Linen is renowned for being cool to sleep in, says Cathy Marriott, director of bed linen manufacturer Dormitory. “When linen comes into contact with your skin, nodes in the length of the fibers absorb perspiration, then swell and release the moisture into the air, thus creating a fabric that’s self-cooling,” she says. While linen sheets are ideal for summer months and hot climates for this reason, they’re versatile for any season or climate thanks to their ability to naturally regulate temperature. Samatas suggests pairing linen sheets with a faux fur blanket during cooler months.

Additional Advantages

Another great thing about linen sheets is that they are virtually lint-free and hypoallergenic. They also can help prevent bacterial growth, Marriott says.

How to Care for Linen Sheets

“Think of linen sheets like a nice linen dress: [The fabric] will soften over time, but never be as soft as cotton,” Samatas says. Like any bedding, you should wash linen sheets weekly, in cold water with a mild detergent, and dry on low heat (or even better, on a line). Avoid fabric softeners that contain silicone, which can coat the linen fibers and hinder their ability to absorb moisture, and remove linen sheets from the dryer promptly to minimize wrinkles.

For a pristine look, Marriott has a pro tip: Roll your freshly washed, slightly damp linen sheets and put them in a plastic bag in the freezer for two hours. Steam them with a very hot iron, and the linen will be silky smooth when you put them away in the linen closet or use them to make the bed.

Store linen sheets in a dry, well-ventilated area, and avoid putting them in plastic bags or boxes that can cause permanent yellowing. If you’re storing them long-term, wrap them in white cotton, muslin (like an old pillowcase), or acid-free tissue paper first.

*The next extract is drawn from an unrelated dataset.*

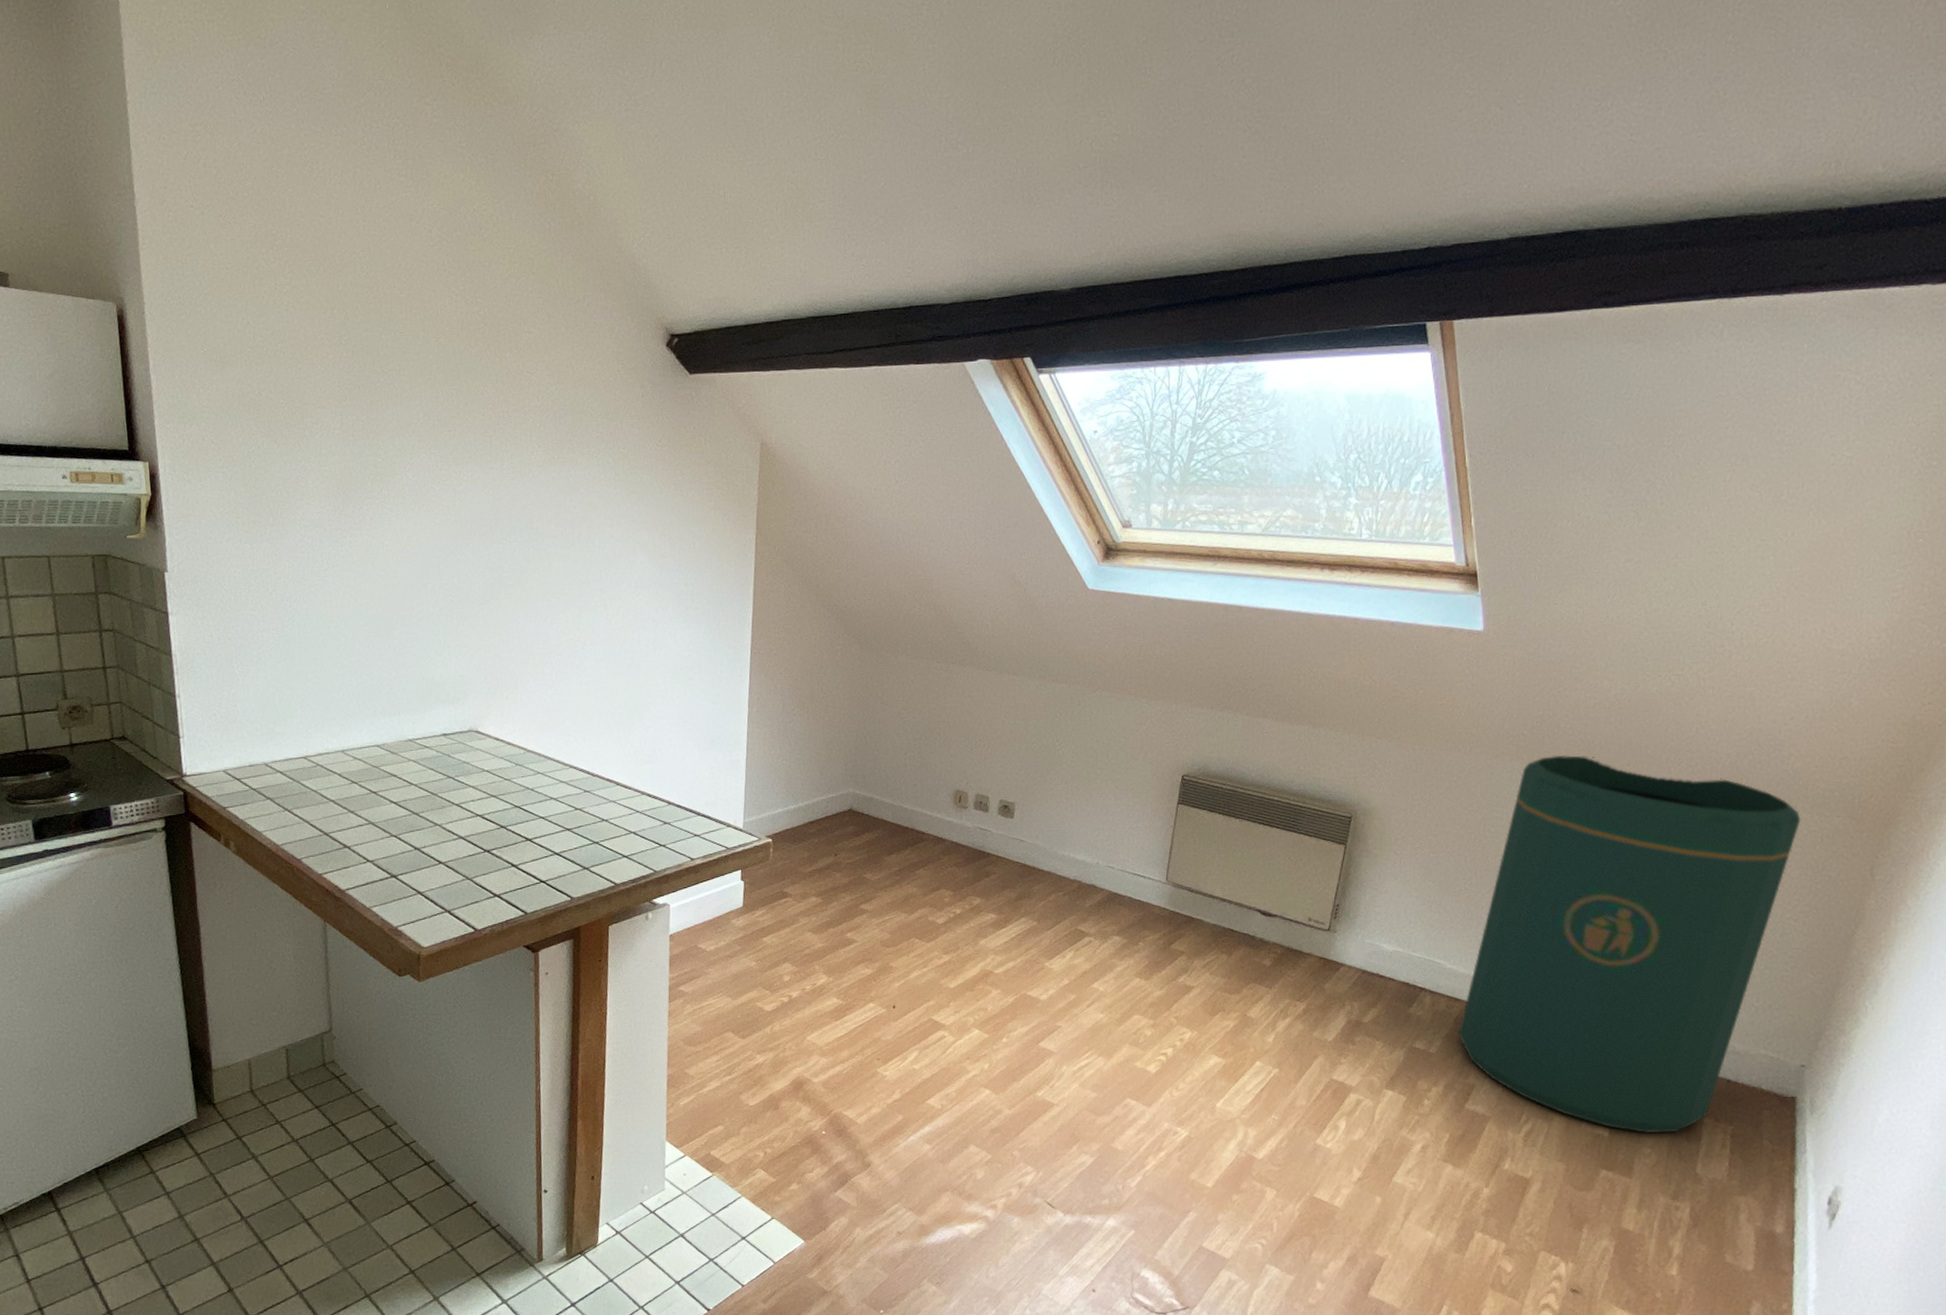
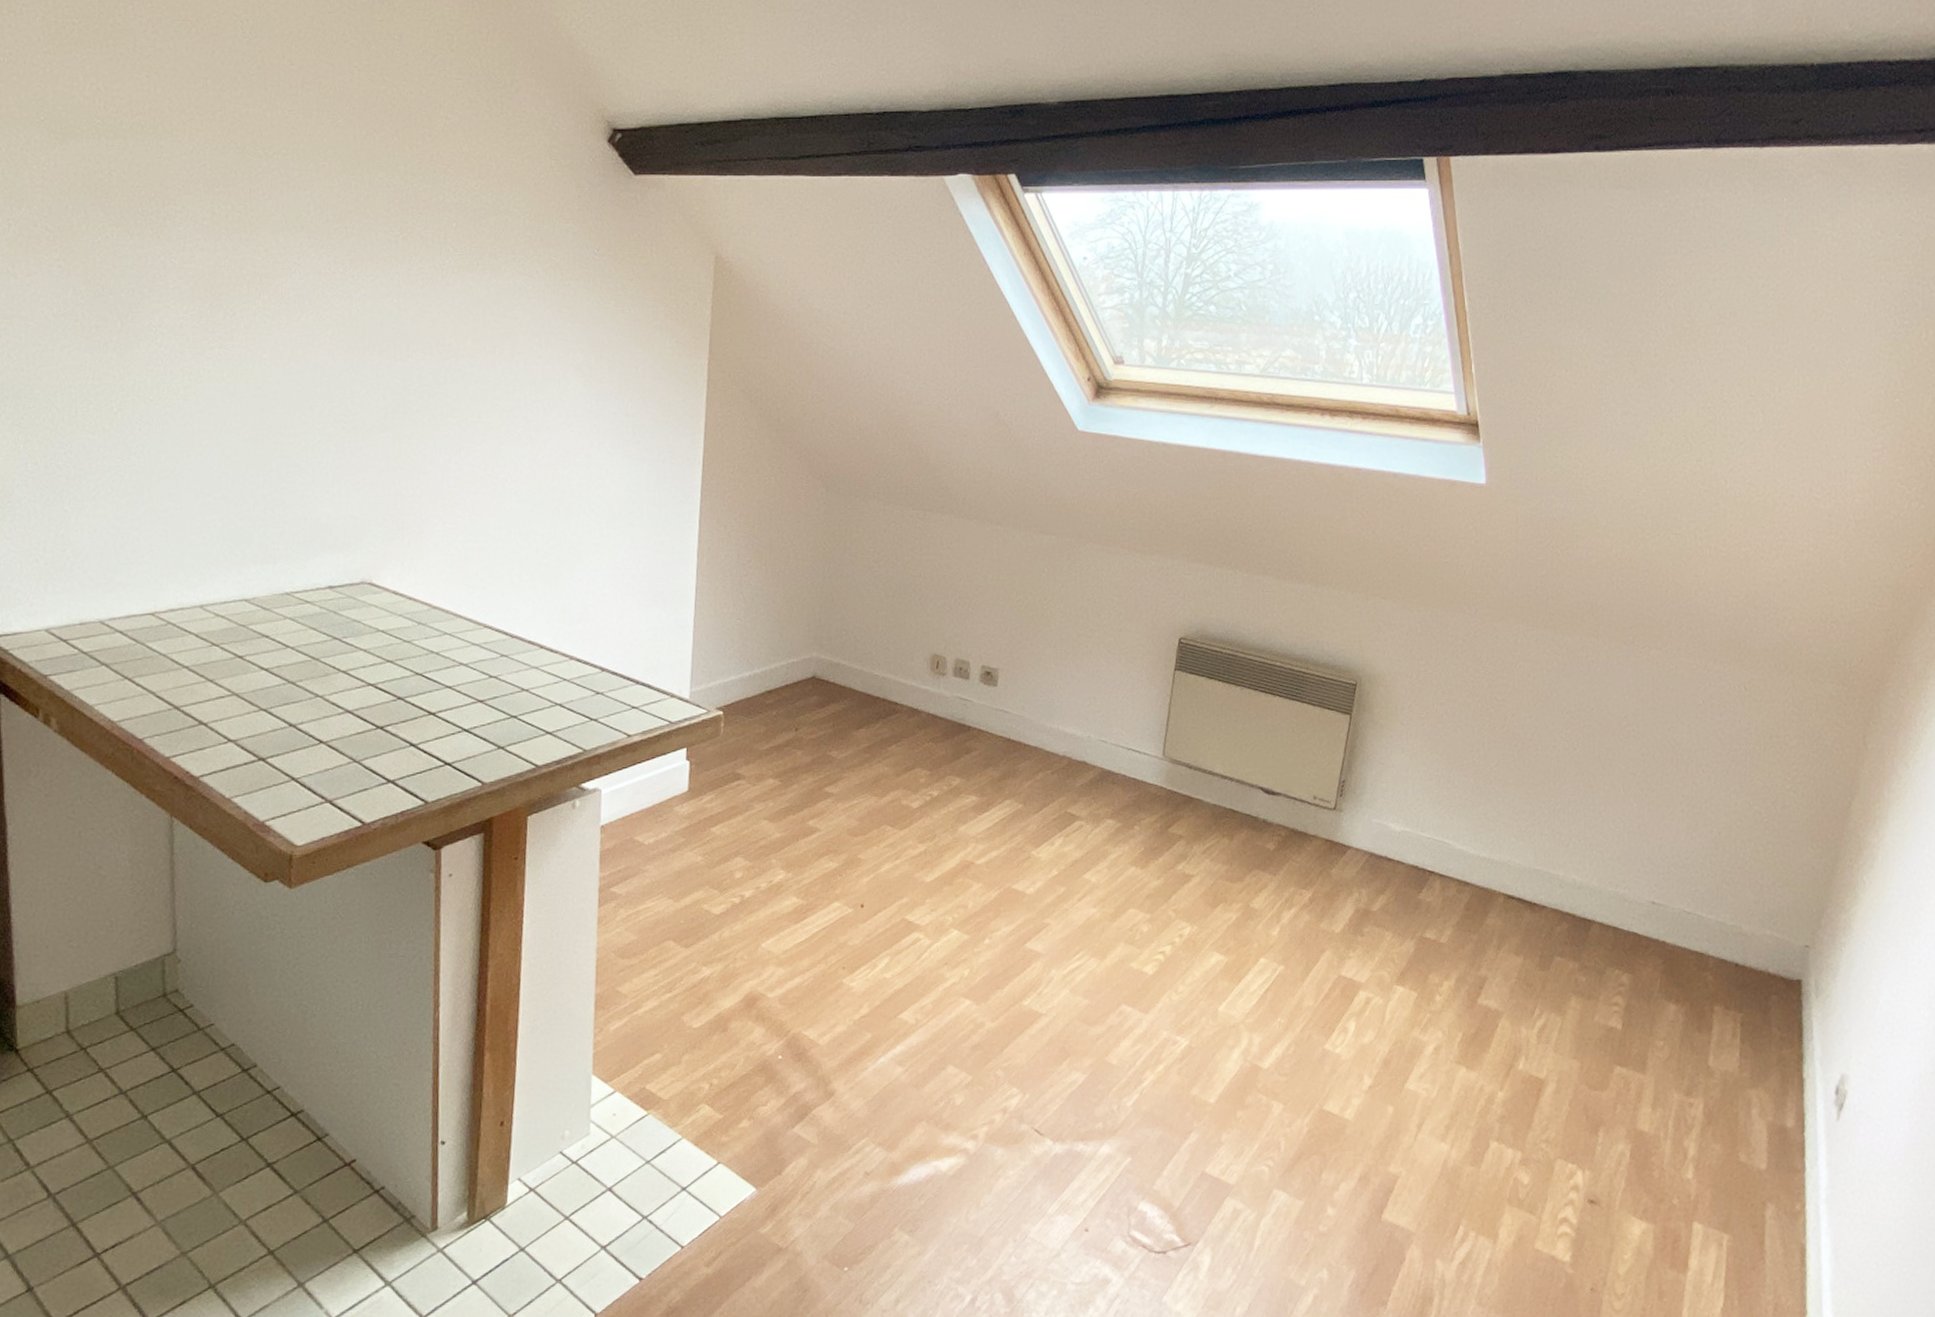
trash can: present [1458,755,1801,1133] -> none [1469,617,1797,1024]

Who Should Try Linen Sheets

Hot sleepers will appreciate the cooling benefits, and allergy sufferers may find relief from symptoms by tucking into a bed of linen sheets at night. Since linen is heavier than cotton, it might not suit someone who doesn’t like extra weight on them while they sleep.

Many linen sheets on the market are “stone washed” or “enzyme washed,” which means the softening process has been accelerated to give them an aged feel and appearance. Stone washing involves washing them in huge drums with pumice that beats against the fabric, while enzyme washing uses chemicals—so if you have sensitive skin, you may want to avoid these.

Longevity of Linen Sheets

Though they might begin to show signs of wear after three to five years, with proper care, linen sheets can last several decades. Before you buy, examine the weave of the sheets: A very loose weave with open spaces between threads won’t last as long, says Marriott. Most of the time, the more expensive set will denote higher quality.

Also, take careful note of the wording on the packaging. “Often what’s being marketed as French or Belgian linen is actually referring to the origin of the flax, and the linen itself is being woven and made in China,” Marriott says.

The Bottom Line on Linen Sheets

As with any luxury item, linen sheets are an investment; but as long as you take care of them, the many years of use you’ll get may justify the cost. Keep in mind that linen has a very different feel for sleeping than a fine cotton percale or sateen, so it comes down to personal preference: Linen sheets will never have the smoothness that you might be used to with cotton sheets, so best thread count for sheets obsessives beware!